Результаты превзошли мои ожидания. Всех работ было представлено около 15, но достойною премии была признана моя. Но этого мало. Ввиду того, что та же тема задавалась уже три раза подряд и каждый раз оставалась без ответа, а также вследствие важности достигнутых мною результатов, Академия постановила назначенную первоначально премию в размере 3000 франков увеличить до 5000 франков. После этого был вскрыт конверт, и все узнали, что я автор этого труда. Меня сейчас же уведомили, и я поехала в Париж, чтобы присутствовать на назначенном по этому поводу заседании Академии наук. Меня приняли чрезвычайно торжественно, посадили рядом с президентом, который сказал лестную речь, и вообще я была осыпана почестями.
Как я уже сказала раньше, я поселилась в Швеция с 1883 года, и за это время так освоилась с тамошнего жизнью, что чувствую себя там как дома. Стокгольм очень красивый город, и климат в нем довольно недурен, только весна бывает неприятна.
У меня большой круг знакомых и мне приходится часто бывать в обществе. Даже езжу ко двору.

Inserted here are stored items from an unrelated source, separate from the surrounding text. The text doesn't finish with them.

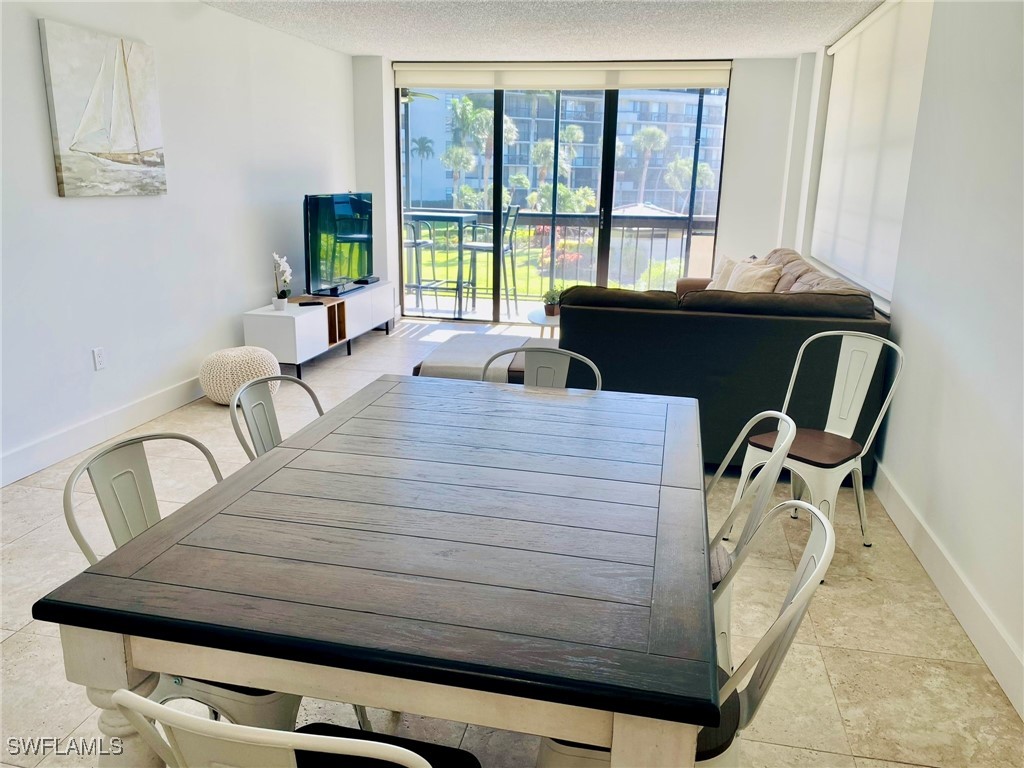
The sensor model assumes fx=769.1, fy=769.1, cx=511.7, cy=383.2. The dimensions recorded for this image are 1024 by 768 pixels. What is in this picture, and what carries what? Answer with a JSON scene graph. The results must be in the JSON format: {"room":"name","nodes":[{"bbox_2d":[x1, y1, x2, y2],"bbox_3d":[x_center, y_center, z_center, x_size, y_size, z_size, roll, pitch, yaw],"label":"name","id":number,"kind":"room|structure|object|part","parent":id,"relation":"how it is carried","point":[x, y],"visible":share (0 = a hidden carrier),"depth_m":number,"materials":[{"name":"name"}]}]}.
{"room":"dining room","nodes":[
{"label":"dining room","id":0,"kind":"room"},
{"bbox_2d":[0,0,356,485],"bbox_3d":[-2.350,-0.790,3.545,0.163,2.436,8.098,4,16,11],"label":"left wall","id":1,"kind":"structure","parent":0,"point":[217,13],"depth_m":4.52,"materials":[{"name":"white paint"}]},
{"bbox_2d":[92,346,105,370],"bbox_3d":[-2.199,-0.133,4.102,0.009,0.119,0.074,4,16,11],"label":"wall socket","id":2,"kind":"object","parent":1,"relation":"attached to","point":[98,356],"visible":0.98,"depth_m":4.09,"materials":[{"name":"white plastic"}]},
{"bbox_2d":[39,21,166,196],"bbox_3d":[-2.118,-1.407,4.059,0.038,0.789,0.768,4,16,11],"label":"sailboat painting","id":3,"kind":"object","parent":1,"relation":"attached to","point":[121,147],"visible":0.99,"depth_m":3.98},
{"bbox_2d":[0,375,209,486],"bbox_3d":[-2.285,0.313,3.869,0.017,0.134,6.368,4,16,11],"label":"left baseboard","id":4,"kind":"structure","parent":1,"relation":"attached to","point":[145,403],"depth_m":4.08,"materials":[{"name":"white paint"}]},
{"bbox_2d":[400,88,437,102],"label":"ceiling fan","id":5,"kind":"object","parent":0,"point":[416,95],"visible":0.38,"depth_m":7.73,"materials":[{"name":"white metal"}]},
{"bbox_2d":[0,310,1023,767],"bbox_3d":[-0.392,0.615,3.338,4.323,0.102,8.952,4,16,11],"label":"floor","id":6,"kind":"structure","parent":0,"point":[830,657],"depth_m":2.54,"materials":[{"name":"beige tile"}]},
{"bbox_2d":[59,432,300,741],"bbox_3d":[-0.647,0.562,1.745,0.513,0.857,0.484,4,16,11],"label":"metal chair","id":7,"kind":"object","parent":6,"relation":"on","point":[100,470],"visible":0.33,"depth_m":1.64,"materials":[{"name":"white metal"}]},
{"bbox_2d":[199,345,281,405],"bbox_3d":[-1.718,-0.056,4.877,0.507,0.341,0.503,4,16,11],"label":"pouf","id":8,"kind":"object","parent":6,"relation":"on","point":[246,358],"visible":0.87,"depth_m":4.70,"materials":[{"name":"beige fabric"}]},
{"bbox_2d":[228,373,324,458],"bbox_3d":[-0.516,0.413,2.272,0.508,0.854,0.478,4,16,11],"label":"metal chair","id":9,"kind":"object","parent":6,"relation":"on","point":[263,409],"visible":0.21,"depth_m":2.23,"materials":[{"name":"grey metal"}]},
{"bbox_2d":[106,686,478,767],"bbox_3d":[-0.266,0.712,1.188,0.478,0.849,0.508,4,16,11],"label":"chair","id":10,"kind":"object","parent":6,"relation":"on","point":[312,736],"visible":0.99,"depth_m":0.90,"materials":[{"name":"white metal"}]},
{"bbox_2d":[244,282,395,377],"bbox_3d":[-1.486,-0.477,6.196,0.433,0.477,1.845,4,16,11],"label":"tv stand","id":11,"kind":"object","parent":6,"relation":"on","point":[295,323],"visible":0.83,"depth_m":5.64,"materials":[{"name":"white wood"}]},
{"bbox_2d":[270,252,292,309],"bbox_3d":[-1.637,-0.732,5.450,0.153,0.408,0.274,0,15,-6],"label":"potted orchid","id":12,"kind":"object","parent":11,"relation":"on","point":[280,302],"visible":0.99,"depth_m":5.44,"materials":[{"name":"white plant"}]},
{"bbox_2d":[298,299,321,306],"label":"remote control","id":13,"kind":"object","parent":11,"relation":"on","point":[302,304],"visible":0.99,"depth_m":5.64,"materials":[{"name":"black plastic"}]},
{"bbox_2d":[304,192,373,296],"bbox_3d":[-1.405,-1.165,6.334,0.242,0.766,1.147,4,16,11],"label":"television","id":14,"kind":"object","parent":11,"relation":"on","point":[344,242],"visible":0.99,"depth_m":6.21,"materials":[{"name":"black"}]},
{"bbox_2d":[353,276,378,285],"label":"cable box","id":15,"kind":"object","parent":11,"relation":"on","point":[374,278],"visible":0.93,"depth_m":6.69,"materials":[{"name":"black plastic"}]},
{"bbox_2d":[34,374,718,767],"bbox_3d":[-0.087,0.553,1.988,1.076,0.757,1.638,4,16,11],"label":"dining table","id":16,"kind":"object","parent":6,"relation":"on","point":[257,680],"visible":0.99,"depth_m":1.36,"materials":[{"name":"wood"}]},
{"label":"table leg","id":17,"kind":"part","parent":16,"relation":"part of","materials":[{"name":"wood"}]},
{"bbox_2d":[412,332,540,380],"bbox_3d":[-0.122,-0.014,4.484,0.693,0.388,0.853,4,16,11],"label":"ottoman","id":18,"kind":"object","parent":6,"relation":"on","point":[469,338],"visible":0.4,"depth_m":4.28,"materials":[{"name":"fabric"}]},
{"bbox_2d":[483,344,604,390],"bbox_3d":[0.060,0.324,2.648,0.476,0.851,0.515,4,16,11],"label":"metal chair","id":19,"kind":"object","parent":6,"relation":"on","point":[545,364],"visible":0.19,"depth_m":2.76,"materials":[{"name":"grey metal"}]},
{"bbox_2d":[527,307,560,337],"bbox_3d":[0.409,-0.316,5.772,0.591,0.417,0.799,4,16,11],"label":"side table","id":20,"kind":"object","parent":6,"relation":"on","point":[539,321],"visible":0.34,"depth_m":5.59,"materials":[{"name":"white"}]},
{"bbox_2d":[542,285,564,316],"bbox_3d":[0.312,-0.621,5.661,0.216,0.233,0.213,-11,20,-38],"label":"potted plant","id":21,"kind":"object","parent":20,"relation":"on","point":[554,300],"visible":0.81,"depth_m":5.63,"materials":[{"name":"green plant"}]},
{"bbox_2d":[542,497,833,767],"bbox_3d":[0.306,0.631,1.534,0.512,0.863,0.474,4,16,11],"label":"chair","id":22,"kind":"object","parent":6,"relation":"on","point":[813,577],"visible":0.35,"depth_m":1.39,"materials":[{"name":"metal"}]},
{"bbox_2d":[559,247,892,469],"bbox_3d":[1.181,-0.398,5.180,1.756,0.939,3.070,4,16,11],"label":"sectional sofa","id":23,"kind":"object","parent":6,"relation":"on","point":[679,319],"visible":0.63,"depth_m":3.71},
{"bbox_2d":[707,254,754,289],"bbox_3d":[1.681,-0.775,5.834,0.238,0.395,0.471,-5,16,-21],"label":"throw pillow","id":24,"kind":"object","parent":23,"relation":"on","point":[724,267],"visible":0.37,"depth_m":5.82,"materials":[{"name":"beige fabric"}]},
{"bbox_2d":[725,259,782,291],"bbox_3d":[1.622,-0.640,5.289,0.246,0.385,0.488,-2,16,-11],"label":"throw pillow","id":25,"kind":"object","parent":23,"relation":"on","point":[760,278],"visible":0.58,"depth_m":5.16,"materials":[{"name":"beige fabric"}]},
{"bbox_2d":[705,407,795,665],"bbox_3d":[0.442,0.481,2.089,0.494,0.869,0.476,4,16,11],"label":"metal chair","id":26,"kind":"object","parent":6,"relation":"on","point":[789,433],"visible":0.27,"depth_m":1.92,"materials":[{"name":"white metal"}]},
{"bbox_2d":[724,330,903,570],"bbox_3d":[1.190,0.234,3.038,0.501,0.863,0.481,-11,19,-38],"label":"metal chair","id":27,"kind":"object","parent":6,"relation":"on","point":[830,431],"visible":0.85,"depth_m":3.04,"materials":[{"name":"white metal"}]},
{"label":"seat","id":28,"kind":"part","parent":27,"relation":"part of","materials":[{"name":"brown wood"}]},
{"bbox_2d":[203,0,885,61],"bbox_3d":[-0.267,-1.872,2.818,4.610,0.116,8.698,4,16,11],"label":"ceiling","id":29,"kind":"structure","parent":0,"point":[728,46],"depth_m":5.35,"materials":[{"name":"white paint"}]},
{"bbox_2d":[356,55,809,318],"bbox_3d":[0.596,-1.740,7.245,4.136,2.432,0.211,4,16,11],"label":"back wall","id":30,"kind":"structure","parent":0,"point":[732,147],"depth_m":6.85,"materials":[{"name":"white paint"}]},
{"bbox_2d":[392,59,734,89],"bbox_3d":[0.418,-2.757,6.873,2.999,0.227,0.090,4,16,11],"label":"roller shade","id":31,"kind":"object","parent":30,"relation":"attached to","point":[690,84],"visible":0.96,"depth_m":6.83,"materials":[{"name":"fabric"}]},
{"bbox_2d":[399,76,733,321],"bbox_3d":[0.399,-1.801,7.498,3.077,2.357,0.120,4,16,11],"label":"sliding glass door","id":32,"kind":"structure","parent":30,"relation":"in","point":[607,216],"depth_m":7.46,"materials":[{"name":"glass"}]},
{"bbox_2d":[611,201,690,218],"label":"pavilion roof","id":33,"kind":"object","parent":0,"point":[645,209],"visible":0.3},
{"bbox_2d":[793,0,1023,714],"bbox_3d":[1.682,-0.457,2.595,0.181,2.532,8.239,4,16,11],"label":"right wall","id":34,"kind":"structure","parent":0,"point":[933,325],"depth_m":2.85,"materials":[{"name":"white paint"}]},
{"bbox_2d":[809,0,933,304],"bbox_3d":[2.187,-1.459,4.798,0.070,1.590,2.341,4,16,11],"label":"roller blind","id":35,"kind":"object","parent":34,"relation":"attached to","point":[855,63],"visible":0.79,"depth_m":4.54,"materials":[{"name":"white fabric"}]},
{"bbox_2d":[871,459,1023,718],"bbox_3d":[1.487,0.798,2.370,0.017,0.129,6.117,4,16,11],"label":"right baseboard","id":36,"kind":"structure","parent":34,"relation":"attached to","point":[946,569],"depth_m":2.63,"materials":[{"name":"white paint"}]},
{"label":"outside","id":37,"kind":"structure","parent":0,"visible":0},
{"bbox_2d":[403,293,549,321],"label":"balcony floor","id":38,"kind":"structure","parent":37,"point":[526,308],"depth_m":8.50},
{"bbox_2d":[402,215,431,309],"bbox_3d":[-1.104,-1.293,7.971,0.467,1.114,0.464,0,15,-5],"label":"bar stool","id":39,"kind":"object","parent":38,"relation":"on","point":[410,244],"visible":0.46,"depth_m":7.91,"materials":[{"name":"metal"}]},
{"bbox_2d":[404,211,476,317],"bbox_3d":[-0.767,-1.262,8.141,0.723,1.021,0.735,4,16,11],"label":"bar table","id":40,"kind":"object","parent":38,"relation":"on","point":[418,214],"visible":0.83,"depth_m":7.96,"materials":[{"name":"metal"}]},
{"bbox_2d":[460,204,520,318],"bbox_3d":[-0.232,-1.217,7.790,0.493,1.141,0.449,4,16,11],"label":"bar stool","id":41,"kind":"object","parent":38,"relation":"on","point":[478,246],"visible":0.79,"depth_m":7.69,"materials":[{"name":"metal"}]},
{"bbox_2d":[404,209,714,300],"bbox_3d":[0.720,-1.493,8.939,5.598,1.076,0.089,4,16,11],"label":"balcony railing","id":42,"kind":"object","parent":38,"relation":"on","point":[651,226],"visible":0.53,"depth_m":8.88,"materials":[{"name":"metal"}]},
{"bbox_2d":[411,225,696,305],"label":"lawn","id":43,"kind":"structure","parent":37,"point":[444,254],"materials":[{"name":"green plant"}]},
{"bbox_2d":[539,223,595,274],"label":"flowering bush","id":44,"kind":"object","parent":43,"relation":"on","point":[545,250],"visible":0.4,"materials":[{"name":"plant"}]},
{"bbox_2d":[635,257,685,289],"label":"green bush","id":45,"kind":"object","parent":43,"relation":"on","point":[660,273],"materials":[{"name":"green plant"}]},
{"bbox_2d":[392,85,725,214],"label":"apartment building","id":46,"kind":"structure","parent":37,"point":[634,198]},
{"label":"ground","id":47,"kind":"structure","parent":37,"visible":0},
{"bbox_2d":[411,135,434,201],"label":"palm tree","id":48,"kind":"object","parent":47,"relation":"on","point":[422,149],"visible":0.82,"materials":[{"name":"plant"}]},
{"bbox_2d":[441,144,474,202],"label":"palm tree","id":49,"kind":"object","parent":47,"relation":"on","point":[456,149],"visible":0.75,"materials":[{"name":"green plant"}]},
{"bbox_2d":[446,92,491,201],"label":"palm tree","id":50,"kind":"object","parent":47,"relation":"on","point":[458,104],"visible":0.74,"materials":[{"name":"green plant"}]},
{"bbox_2d":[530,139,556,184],"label":"palm tree","id":51,"kind":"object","parent":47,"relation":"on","point":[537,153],"visible":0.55,"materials":[{"name":"green plant"}]},
{"bbox_2d":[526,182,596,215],"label":"shrub","id":52,"kind":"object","parent":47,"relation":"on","point":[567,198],"visible":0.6,"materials":[{"name":"green plant"}]},
{"bbox_2d":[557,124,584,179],"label":"palm tree","id":53,"kind":"object","parent":47,"relation":"on","point":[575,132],"visible":0.56,"materials":[{"name":"green plant"}]},
{"bbox_2d":[630,126,667,205],"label":"palm tree","id":54,"kind":"object","parent":47,"relation":"on","point":[656,132],"visible":0.85,"materials":[{"name":"plant"}]},
{"bbox_2d":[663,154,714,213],"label":"palm tree","id":55,"kind":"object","parent":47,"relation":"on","point":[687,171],"visible":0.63,"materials":[{"name":"green plant"}]}
]}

Что касается шведского общества, то я должна сказать, что образованная часть его мало отличается от общества петербургского, но если взять все общество, то в Швеции оно стоит, конечно, неизмеримо выше, чем в России.
Отличительная черта шведов — чрезвычайное добродушие и мягкость, которые развились у них, я думаю, потому, что в их истории никогда не было гнета. У них, правда, существуют партии, но борьба их принимает мягкие формы: как-то не замечаешь желания насолить друг другу. Всего яснее проявляется национальный характер в отношениях Швеции к Норвегии. Первая в большинстве случаев делает уступки последней, так что Норвегия, которая некогда была присоединена к Швеции, в настоящее время признана во всех отношениях равноправною.
Король Оскар — милый и образованный человек. В молодости своей он посещал университетские лекции
и теперь еще обнаруживает известный интерес к науке, хотя я и не поручусь за глубину его знаний. Лично с университетом он не имеет ничего общего, но очень сочувствует ему и весьма дружелюбно относится к профессорам вообще и в частности ко мне. В политическом отношении он проявляет общие всем шведам черты: мягкость и уступчивость. Так, например, в последней, так называемой министерской, истории, когда произошли по некоторым делам разногласия между королем и министерством, и кончились тем, что уступил король,
29-го мая 1890 г., Спб.
ПРИМЕЧАНИЯ
Впервые напечатан в журнале ‘Русская старина’ (1891, No 11) по стенографической записи рассказа С. В. Ковалевской, сделанной в мае 1890 года, в редакции этого журнала.
Стр. 321. …профессором Миттаг-Леффлером…— Магнус-Густав Миттаг-Леффлер (1846-1927) — известный шведский математик. Почетный член Академии наук СССР (с 1926 г.). С семьей Леффлеров С. В. Ковалевская поддерживала тесные дружеские отношения.